Many marriages fall apart, some quickly, some over a long period of time. In most cases, the couple will divorce; in some instances, an annulment -- a court order that in essence states the marriage never took place -- may be sought instead. Legal annulments are not common. All states have their own laws governing grounds for annulments, including Kansas.
Duration of Marriage
In marriages of short duration, where little has yet occurred to cloud the legal waters, an annulment may be the route of choice.

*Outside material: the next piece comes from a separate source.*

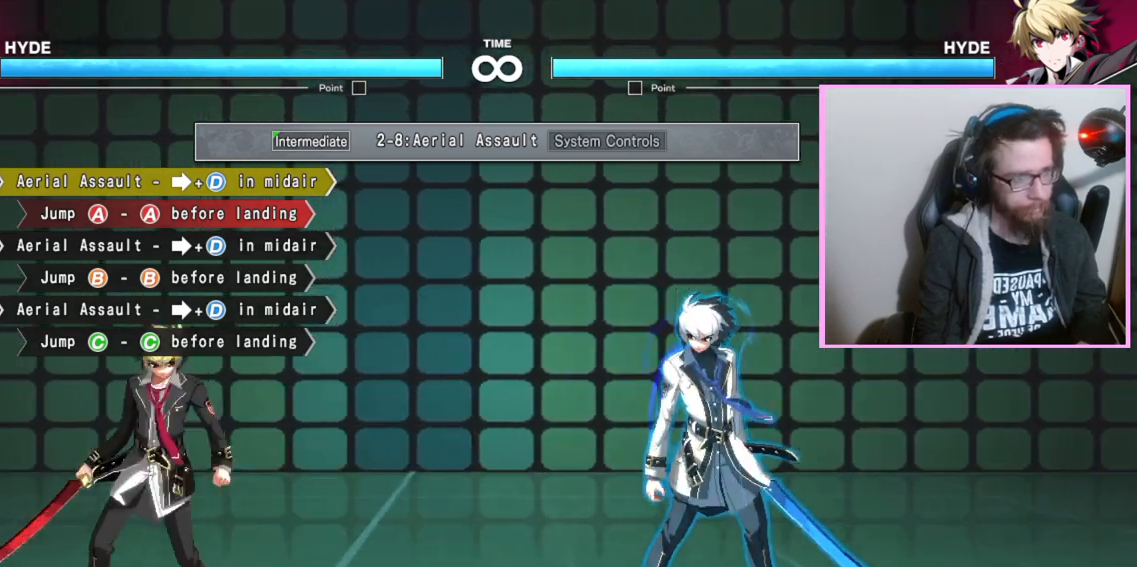
Gameplay with a controller (arcade stick); each line is a JSON object with the inputs held at the frame after it. "events" lists button and stick changes between this image and that frame as [ms after this image, input, new state], when the widget could be followed in between. Not read: L3 R3 other_buttons.
{"buttons": [], "events": [[400, "D", "down"], [467, "D", "up"]]}
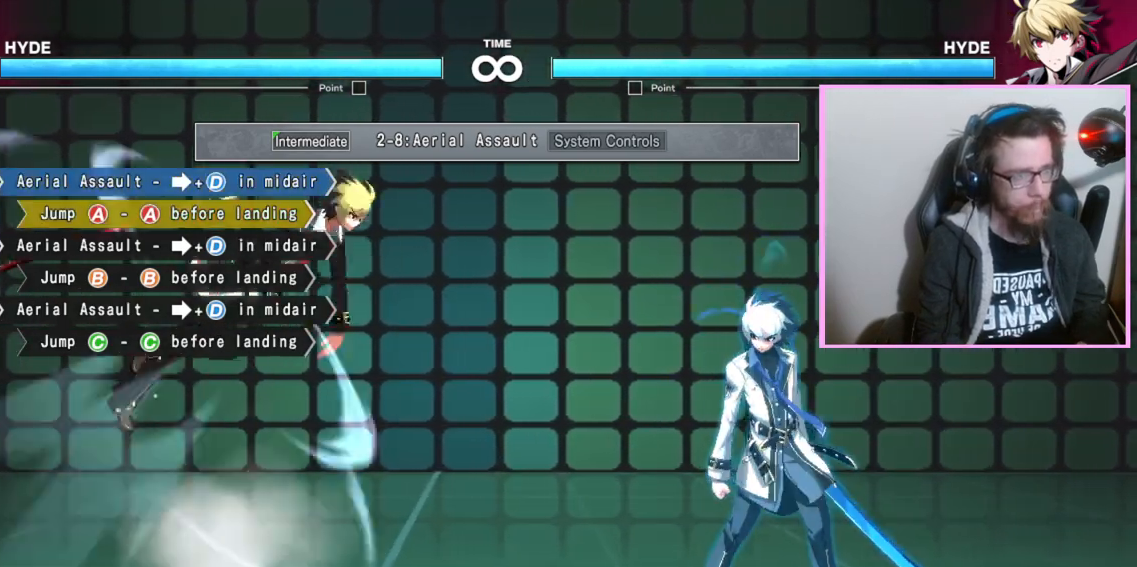
{"buttons": [], "events": [[133, "A", "down"], [217, "A", "up"]]}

Annulments can also take place in longer-term marriages if both parties agree and there are no complex issues to resolve.
Reasons for Annulment
According to Kansas state statutes, an annulment typically is granted for one of two basic reasons: If the marriage is considered void -- for instance, if a person unknowingly marries a first cousin -- or if fraud by one spouse convinced the other to marry him or her. A lack of knowledge of pertinent issues, such as one spouse being a felon, also can be grounds to request an annulment.
Issues to Be Settled
Many of the same issues as a divorce must be settled in an annulment, although they are usually less complicated because the marriage is shorter in term. These issues can include child support and custody; whether a spouse is entitled to alimony; who assumes what debt; and who gets what part of the personal property. In an annulment, these matters usually -- but not always -- are agreed upon by the parties amicably, with nothing contested.
Petitioning for an Annulment
To get the annulment process moving in court, one of the spouses must file a petition stating the grounds. The other spouse may in turn file an answer stating he accepts the petition -- or he may file a counterclaim stating the annulment request should be rejected.
After an annulment is granted, both former spouses have the right to remarry.